TCP Slow Start is there to protect us from a flooded Internet. However, all the parameters were defined tens of years ago in a totally different context. Way before broadband and HTTP were pervasive.

Recently, Google have been pushing a change that would allow us to increase this number to 10. This change is going to be ratified. How do I know? There are 3 reasons.

Google and Microsoft already implemented it on their servers.
More importantly, the Linux Kernel has adopted it.
Google needs this change ratified if SPDY is to be successful.

This change drastically cuts down the number of round trips you need to transfer data:

1 round trip to get 14520 bytes, IW = 10
2 round trips to get 43560 bytes, CW = 20

In concrete terms, the same page that took 1.3 seconds to download could take 650ms to download. Further more, we will have a much larger amount of useful data after the first round trip.

That is not the only issue we have that is causing the web to be slow, SPDY tries to solve some of the others such as: poor connection utilization, inability to perform multiple requests from a single connection concurrently (like HTTP Pipelining without FIFO ordering) and so on.

> **Provided data**
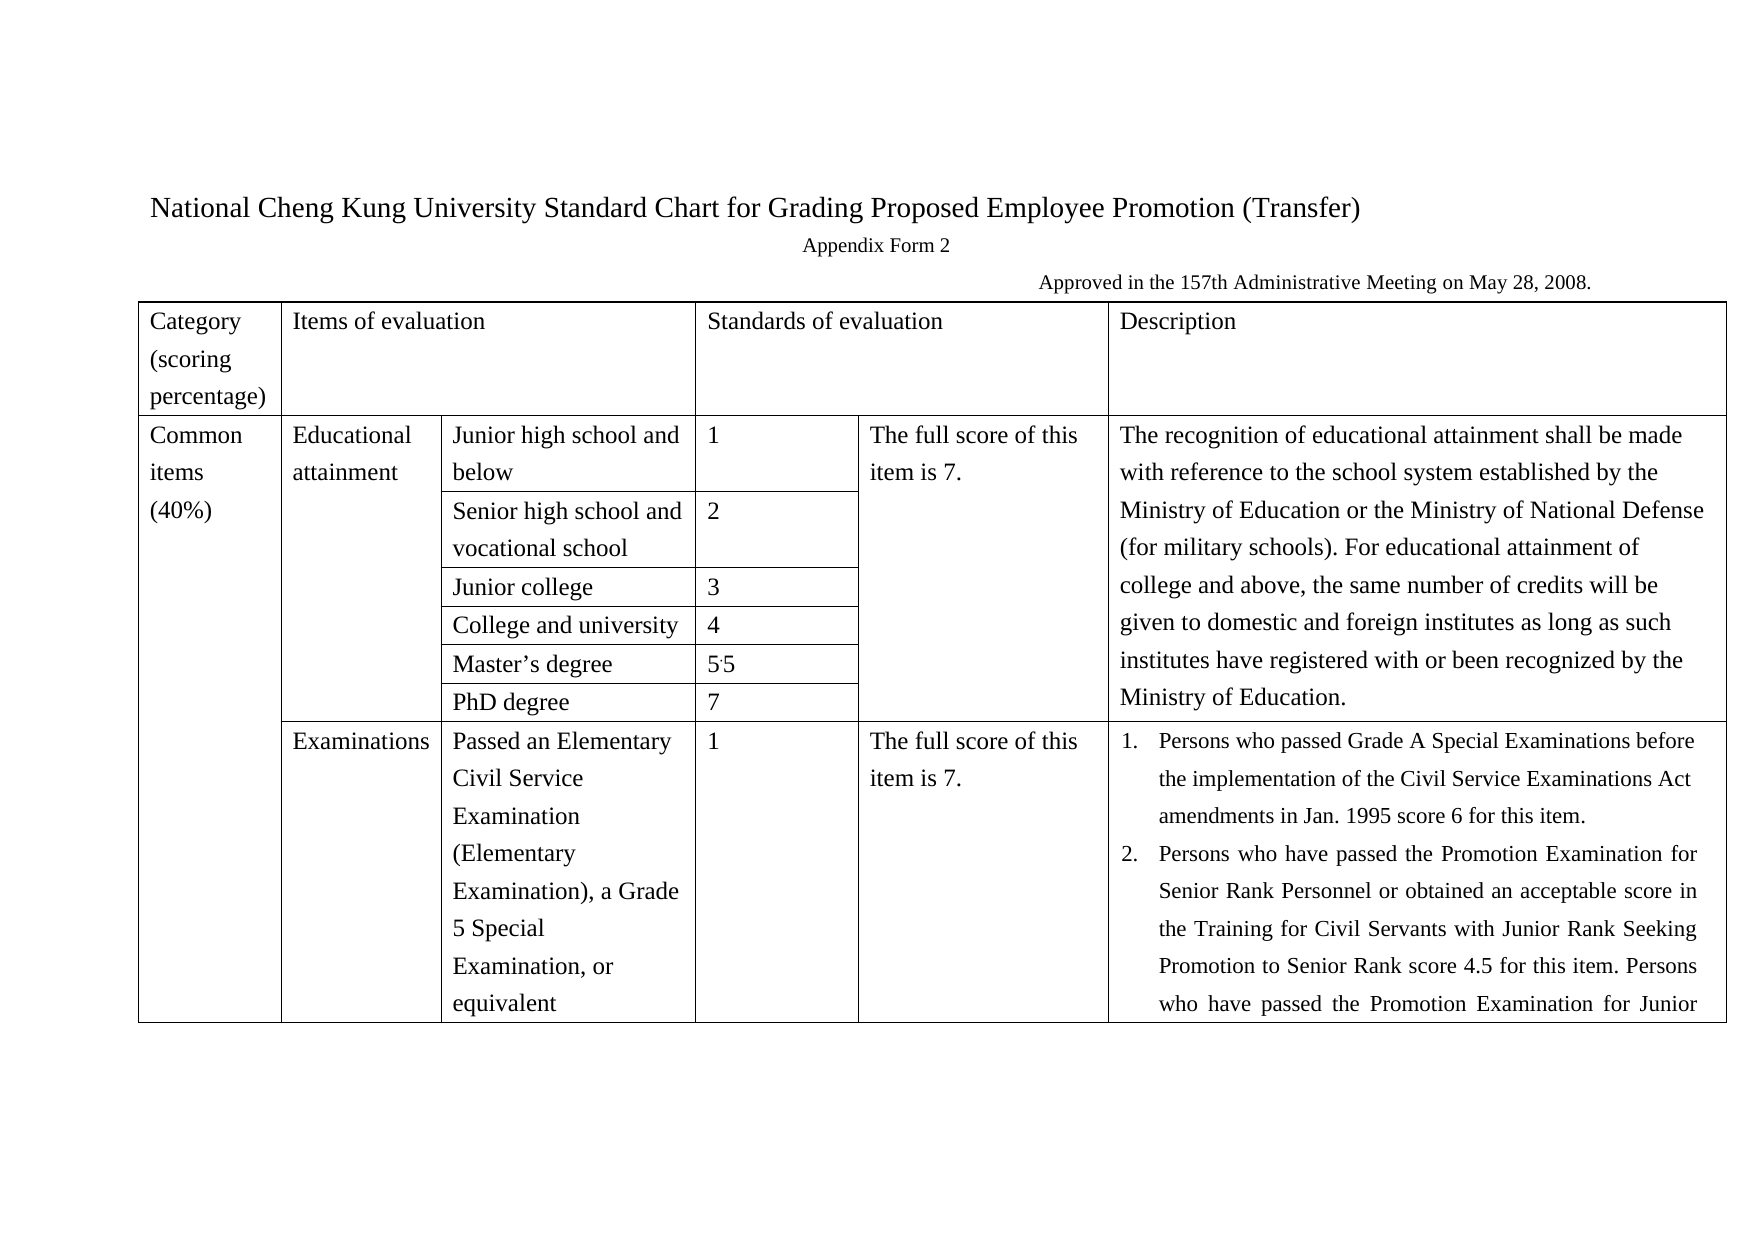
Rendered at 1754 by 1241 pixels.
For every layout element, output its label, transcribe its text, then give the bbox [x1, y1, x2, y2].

> **Your tasks**
A: According to the passage on TCP Slow Start, how many bytes are obtained in one round trip when the initial window is 10?
B: From the passage on TCP Slow Start, copy the text from "Google needs this" to "first round trip.".

> **Results**
A: 14520 bytes

B:
Google needs this change ratified if SPDY is to be successful.

This change drastically cuts down the number of round trips you need to transfer data:

1 round trip to get 14520 bytes, IW = 10
2 round trips to get 43560 bytes, CW = 20

In concrete terms, the same page that took 1.3 seconds to download could take 650ms to download. Further more, we will have a much larger amount of useful data after the first round trip.